Repeat every entry below exactly.

Data shown:
□ □ □ □

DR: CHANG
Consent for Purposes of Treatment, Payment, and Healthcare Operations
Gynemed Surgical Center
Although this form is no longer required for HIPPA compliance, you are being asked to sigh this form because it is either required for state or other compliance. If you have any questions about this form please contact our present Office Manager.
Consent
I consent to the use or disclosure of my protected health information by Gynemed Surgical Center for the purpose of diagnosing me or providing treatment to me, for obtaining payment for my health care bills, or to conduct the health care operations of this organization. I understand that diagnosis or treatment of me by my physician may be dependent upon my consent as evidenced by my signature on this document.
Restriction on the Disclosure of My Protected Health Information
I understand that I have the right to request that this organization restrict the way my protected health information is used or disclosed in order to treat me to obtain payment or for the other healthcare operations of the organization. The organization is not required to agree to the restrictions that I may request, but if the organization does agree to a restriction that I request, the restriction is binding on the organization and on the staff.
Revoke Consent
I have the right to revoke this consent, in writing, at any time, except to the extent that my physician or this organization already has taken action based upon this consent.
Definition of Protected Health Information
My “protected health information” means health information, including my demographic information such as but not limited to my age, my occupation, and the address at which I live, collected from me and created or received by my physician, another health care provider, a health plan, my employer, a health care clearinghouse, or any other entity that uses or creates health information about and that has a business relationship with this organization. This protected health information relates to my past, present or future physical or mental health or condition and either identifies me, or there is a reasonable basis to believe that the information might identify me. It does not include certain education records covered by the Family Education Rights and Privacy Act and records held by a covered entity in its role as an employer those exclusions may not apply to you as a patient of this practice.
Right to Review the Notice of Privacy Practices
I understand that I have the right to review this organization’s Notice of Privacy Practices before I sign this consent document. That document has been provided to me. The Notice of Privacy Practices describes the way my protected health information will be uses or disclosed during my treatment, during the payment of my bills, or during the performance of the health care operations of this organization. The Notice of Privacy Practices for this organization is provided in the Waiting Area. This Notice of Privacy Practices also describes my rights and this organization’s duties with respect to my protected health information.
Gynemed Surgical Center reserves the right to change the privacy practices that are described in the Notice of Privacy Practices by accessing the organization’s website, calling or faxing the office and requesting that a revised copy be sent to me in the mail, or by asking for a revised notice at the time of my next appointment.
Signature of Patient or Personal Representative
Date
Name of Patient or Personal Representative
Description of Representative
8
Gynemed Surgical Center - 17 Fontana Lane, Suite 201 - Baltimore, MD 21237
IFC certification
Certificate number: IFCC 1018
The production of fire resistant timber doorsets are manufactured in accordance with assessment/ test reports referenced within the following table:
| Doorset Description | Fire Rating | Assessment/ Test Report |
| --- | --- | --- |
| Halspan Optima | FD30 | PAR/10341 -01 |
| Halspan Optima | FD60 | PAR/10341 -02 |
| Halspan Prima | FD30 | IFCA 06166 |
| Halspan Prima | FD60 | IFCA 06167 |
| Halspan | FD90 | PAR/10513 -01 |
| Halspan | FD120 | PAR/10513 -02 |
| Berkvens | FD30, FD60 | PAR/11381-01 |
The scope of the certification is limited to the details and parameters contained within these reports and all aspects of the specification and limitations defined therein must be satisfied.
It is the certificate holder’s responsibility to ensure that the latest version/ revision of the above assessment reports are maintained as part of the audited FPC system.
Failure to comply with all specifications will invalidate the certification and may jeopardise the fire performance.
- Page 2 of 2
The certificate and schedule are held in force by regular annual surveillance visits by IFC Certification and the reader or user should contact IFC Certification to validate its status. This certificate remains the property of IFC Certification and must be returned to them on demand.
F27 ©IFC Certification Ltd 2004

□ □ □ □

Response to the exercise:
DR: CHANG
Consent for Purposes of Treatment, Payment, and Healthcare Operations
Gynemed Surgical Center
Although this form is no longer required for HIPPA compliance, you are being asked to sigh this form because it is either required for state or other compliance. If you have any questions about this form please contact our present Office Manager.
Consent
I consent to the use or disclosure of my protected health information by Gynemed Surgical Center for the purpose of diagnosing me or providing treatment to me, for obtaining payment for my health care bills, or to conduct the health care operations of this organization. I understand that diagnosis or treatment of me by my physician may be dependent upon my consent as evidenced by my signature on this document.
Restriction on the Disclosure of My Protected Health Information
I understand that I have the right to request that this organization restrict the way my protected health information is used or disclosed in order to treat me to obtain payment or for the other healthcare operations of the organization. The organization is not required to agree to the restrictions that I may request, but if the organization does agree to a restriction that I request, the restriction is binding on the organization and on the staff.
Revoke Consent
I have the right to revoke this consent, in writing, at any time, except to the extent that my physician or this organization already has taken action based upon this consent.
Definition of Protected Health Information
My “protected health information” means health information, including my demographic information such as but not limited to my age, my occupation, and the address at which I live, collected from me and created or received by my physician, another health care provider, a health plan, my employer, a health care clearinghouse, or any other entity that uses or creates health information about and that has a business relationship with this organization. This protected health information relates to my past, present or future physical or mental health or condition and either identifies me, or there is a reasonable basis to believe that the information might identify me. It does not include certain education records covered by the Family Education Rights and Privacy Act and records held by a covered entity in its role as an employer those exclusions may not apply to you as a patient of this practice.
Right to Review the Notice of Privacy Practices
I understand that I have the right to review this organization’s Notice of Privacy Practices before I sign this consent document. That document has been provided to me. The Notice of Privacy Practices describes the way my protected health information will be uses or disclosed during my treatment, during the payment of my bills, or during the performance of the health care operations of this organization. The Notice of Privacy Practices for this organization is provided in the Waiting Area. This Notice of Privacy Practices also describes my rights and this organization’s duties with respect to my protected health information.
Gynemed Surgical Center reserves the right to change the privacy practices that are described in the Notice of Privacy Practices by accessing the organization’s website, calling or faxing the office and requesting that a revised copy be sent to me in the mail, or by asking for a revised notice at the time of my next appointment.
Signature of Patient or Personal Representative
Date
Name of Patient or Personal Representative
Description of Representative
8
Gynemed Surgical Center - 17 Fontana Lane, Suite 201 - Baltimore, MD 21237
IFC certification
Certificate number: IFCC 1018
The production of fire resistant timber doorsets are manufactured in accordance with assessment/ test reports referenced within the following table:
| Doorset Description | Fire Rating | Assessment/ Test Report |
| --- | --- | --- |
| Halspan Optima | FD30 | PAR/10341 -01 |
| Halspan Optima | FD60 | PAR/10341 -02 |
| Halspan Prima | FD30 | IFCA 06166 |
| Halspan Prima | FD60 | IFCA 06167 |
| Halspan | FD90 | PAR/10513 -01 |
| Halspan | FD120 | PAR/10513 -02 |
| Berkvens | FD30, FD60 | PAR/11381-01 |
The scope of the certification is limited to the details and parameters contained within these reports and all aspects of the specification and limitations defined therein must be satisfied.
It is the certificate holder’s responsibility to ensure that the latest version/ revision of the above assessment reports are maintained as part of the audited FPC system.
Failure to comply with all specifications will invalidate the certification and may jeopardise the fire performance.
- Page 2 of 2
The certificate and schedule are held in force by regular annual surveillance visits by IFC Certification and the reader or user should contact IFC Certification to validate its status. This certificate remains the property of IFC Certification and must be returned to them on demand.
F27 ©IFC Certification Ltd 2004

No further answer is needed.